Dr Briffa, thoroughly enjoyed your podcast with Jimmy the other day and ended up buying both your book and the art and science of low carb living which you plugged nicely too.
You came across very well and I can tell you are a great doctor. Wish there were more like you! I have just started low carb and it’s truly amazing. My hunger has just dissapearred and I have never felt like this before in my life. I have never skipped meals, I have never just decided IM full and put the meal down. Such a strange feeling. The weight is coming off fast at present too.
I’d like to comment on the assumption you quote: “Jeremy Laurance makes the point that not all treatments can be made available to all patients irrespective of cost.” That is true in that given infinite resources people can go on expending more on improving health, well-being or whatever. But Laurance’s assumption is therefore that it is the new, expensive treatments which we should not fund publicly despite the benefit that individuals can gain from them. NICE also takes into account the number of people likely to want/need a treatment – and that counts against the recent prostate drug because it is such a common cancer. I’d like to suggest that this is unfair as it affects most the people who have severe disease. Meanwhile we fund publicly a lot of stuff that we could most of us either pay for directly as we wanted it or do without.

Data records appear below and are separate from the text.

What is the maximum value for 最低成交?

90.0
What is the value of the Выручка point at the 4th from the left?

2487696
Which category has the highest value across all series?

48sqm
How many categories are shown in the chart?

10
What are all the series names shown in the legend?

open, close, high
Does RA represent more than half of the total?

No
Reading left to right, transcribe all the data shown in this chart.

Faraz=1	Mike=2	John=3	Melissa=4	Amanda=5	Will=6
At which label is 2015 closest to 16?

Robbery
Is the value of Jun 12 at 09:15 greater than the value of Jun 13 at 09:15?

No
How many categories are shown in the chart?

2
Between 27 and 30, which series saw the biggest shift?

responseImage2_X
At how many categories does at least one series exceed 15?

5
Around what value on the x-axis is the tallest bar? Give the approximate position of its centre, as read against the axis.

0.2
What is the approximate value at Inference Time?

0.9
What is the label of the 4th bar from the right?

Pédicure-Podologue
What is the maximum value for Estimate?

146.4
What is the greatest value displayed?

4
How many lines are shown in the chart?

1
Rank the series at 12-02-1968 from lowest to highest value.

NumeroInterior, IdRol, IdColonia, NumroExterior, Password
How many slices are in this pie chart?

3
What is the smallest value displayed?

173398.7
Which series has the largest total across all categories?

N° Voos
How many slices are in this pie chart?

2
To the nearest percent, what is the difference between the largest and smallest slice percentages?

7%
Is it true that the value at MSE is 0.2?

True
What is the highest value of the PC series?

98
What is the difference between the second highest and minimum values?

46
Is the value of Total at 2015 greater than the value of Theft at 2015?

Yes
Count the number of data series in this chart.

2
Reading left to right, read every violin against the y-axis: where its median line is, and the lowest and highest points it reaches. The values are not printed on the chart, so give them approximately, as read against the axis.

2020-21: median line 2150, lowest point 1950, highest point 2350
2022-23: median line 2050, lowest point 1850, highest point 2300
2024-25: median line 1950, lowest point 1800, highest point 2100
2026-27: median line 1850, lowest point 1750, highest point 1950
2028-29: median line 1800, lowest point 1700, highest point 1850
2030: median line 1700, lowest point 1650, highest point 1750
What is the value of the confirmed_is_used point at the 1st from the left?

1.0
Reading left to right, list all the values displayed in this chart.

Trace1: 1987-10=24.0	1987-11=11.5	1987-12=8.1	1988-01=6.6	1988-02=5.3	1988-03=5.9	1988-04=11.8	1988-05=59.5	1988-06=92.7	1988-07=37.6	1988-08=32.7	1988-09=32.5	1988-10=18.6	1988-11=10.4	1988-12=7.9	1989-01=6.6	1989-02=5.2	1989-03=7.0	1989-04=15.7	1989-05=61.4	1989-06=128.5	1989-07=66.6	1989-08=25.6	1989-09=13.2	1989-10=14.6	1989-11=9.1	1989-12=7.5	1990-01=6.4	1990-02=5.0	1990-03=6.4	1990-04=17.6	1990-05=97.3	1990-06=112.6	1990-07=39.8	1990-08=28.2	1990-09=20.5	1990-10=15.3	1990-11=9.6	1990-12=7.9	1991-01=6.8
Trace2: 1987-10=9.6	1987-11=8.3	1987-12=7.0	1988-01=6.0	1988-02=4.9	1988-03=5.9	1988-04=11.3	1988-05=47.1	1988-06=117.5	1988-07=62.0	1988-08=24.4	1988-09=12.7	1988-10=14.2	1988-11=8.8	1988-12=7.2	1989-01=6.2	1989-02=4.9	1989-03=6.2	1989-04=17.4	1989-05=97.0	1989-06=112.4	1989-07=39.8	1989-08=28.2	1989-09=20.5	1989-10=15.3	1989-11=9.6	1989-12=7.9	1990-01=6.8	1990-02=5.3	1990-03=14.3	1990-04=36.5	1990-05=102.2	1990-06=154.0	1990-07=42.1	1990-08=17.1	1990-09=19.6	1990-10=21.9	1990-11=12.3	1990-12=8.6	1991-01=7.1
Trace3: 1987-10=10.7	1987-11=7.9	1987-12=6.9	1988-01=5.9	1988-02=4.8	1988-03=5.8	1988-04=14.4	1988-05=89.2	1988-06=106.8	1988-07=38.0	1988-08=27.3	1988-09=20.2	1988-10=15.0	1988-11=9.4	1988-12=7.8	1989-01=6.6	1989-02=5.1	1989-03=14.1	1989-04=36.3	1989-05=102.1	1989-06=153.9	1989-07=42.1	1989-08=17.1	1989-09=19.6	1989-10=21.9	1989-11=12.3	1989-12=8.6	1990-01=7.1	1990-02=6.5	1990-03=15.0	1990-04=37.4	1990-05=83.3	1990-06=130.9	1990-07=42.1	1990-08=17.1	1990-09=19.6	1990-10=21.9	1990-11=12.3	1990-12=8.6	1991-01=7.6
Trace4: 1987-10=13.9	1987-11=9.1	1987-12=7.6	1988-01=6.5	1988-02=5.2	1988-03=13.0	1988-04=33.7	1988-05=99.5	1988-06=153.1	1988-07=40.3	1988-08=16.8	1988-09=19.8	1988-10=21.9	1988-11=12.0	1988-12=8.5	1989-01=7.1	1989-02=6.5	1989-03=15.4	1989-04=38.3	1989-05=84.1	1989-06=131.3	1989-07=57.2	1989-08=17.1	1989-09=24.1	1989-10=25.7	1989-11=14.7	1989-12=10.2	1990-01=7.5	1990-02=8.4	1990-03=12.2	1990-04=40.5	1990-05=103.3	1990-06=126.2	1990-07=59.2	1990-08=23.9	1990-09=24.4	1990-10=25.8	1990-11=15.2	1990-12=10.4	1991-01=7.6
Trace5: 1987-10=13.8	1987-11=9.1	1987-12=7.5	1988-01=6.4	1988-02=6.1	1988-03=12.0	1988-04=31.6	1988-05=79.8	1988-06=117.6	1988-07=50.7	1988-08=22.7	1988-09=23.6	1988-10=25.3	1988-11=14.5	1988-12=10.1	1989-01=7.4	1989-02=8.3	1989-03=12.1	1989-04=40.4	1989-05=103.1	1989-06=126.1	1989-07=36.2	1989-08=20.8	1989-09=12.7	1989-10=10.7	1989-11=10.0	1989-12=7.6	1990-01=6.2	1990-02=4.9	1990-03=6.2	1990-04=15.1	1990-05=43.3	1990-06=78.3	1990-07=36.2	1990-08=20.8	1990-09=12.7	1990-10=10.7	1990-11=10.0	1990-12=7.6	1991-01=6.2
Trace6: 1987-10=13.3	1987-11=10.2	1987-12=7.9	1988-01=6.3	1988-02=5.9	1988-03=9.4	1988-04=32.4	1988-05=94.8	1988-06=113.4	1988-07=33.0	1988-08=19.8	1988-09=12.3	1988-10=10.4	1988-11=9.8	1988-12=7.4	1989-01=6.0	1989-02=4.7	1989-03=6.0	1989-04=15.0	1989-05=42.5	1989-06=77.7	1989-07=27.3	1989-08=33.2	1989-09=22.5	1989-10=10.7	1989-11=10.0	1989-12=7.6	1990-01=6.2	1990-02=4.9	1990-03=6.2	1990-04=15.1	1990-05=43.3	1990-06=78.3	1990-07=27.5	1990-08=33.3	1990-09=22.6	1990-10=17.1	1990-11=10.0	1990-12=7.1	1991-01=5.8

I’d better declare an interest. I thought this way before I had breast cancer and lymphoedema – fortunately both under control now – and found out how it feels to be really ill and how much it costs to provide treatment (I looked up costs of drugs in case I was going to be denied anything on the NHS and needed to raise the money – I do not have trusting nature!).
What our invaluable NHS has done to our national culture is to encourage us to think that we have a RIGHT to totally free care. So women will pay £40 for a haircut and blowdry but not for a lymphatic massage. A free-prescription card is given to all cancer sufferers regardless of what we can afford (and to all in Scotland). While I agree this may remove the stigma of means testing and could be cheaper to administer, we also have free access to GPs – who in consquence are flooded with worried well and now resort to use of nurses to cope with too many people, too many demands on their time.
I think we should pay for our basic medical care as we do for our eye care and our dental care – with help for the least well off. But as taxpayers and citizens we should fund the most expensive care be that high tech for MS and cancer sufferers, people with rare diseases, and long term conditions. After all, what starts as a rare treatment can actually become much cheaper and widely available over time. Healthcare should also perhaps be funded by visible contributions for those of us who are better off, hypothecated and ring-fenced for health if via taxation or otherwise via insurance – which can’t run out on us because the state will be the risk taker of last resort, for the very big stuff.
One benefit we might gain (see your post on the doctors striking) is that we would take better care of ourselves so we don’t need to go the GP so much; don’t need the comfort of going away from the surgery with a prescription; don’t suffer the iatrogenic illnesses from those prescriptions. After all, it only took a charge of a few pounds to keep the M6 clear of traffic. Perhaps the charge for visiting the GP should be pegged to the price of a pack of 20 cigarettes.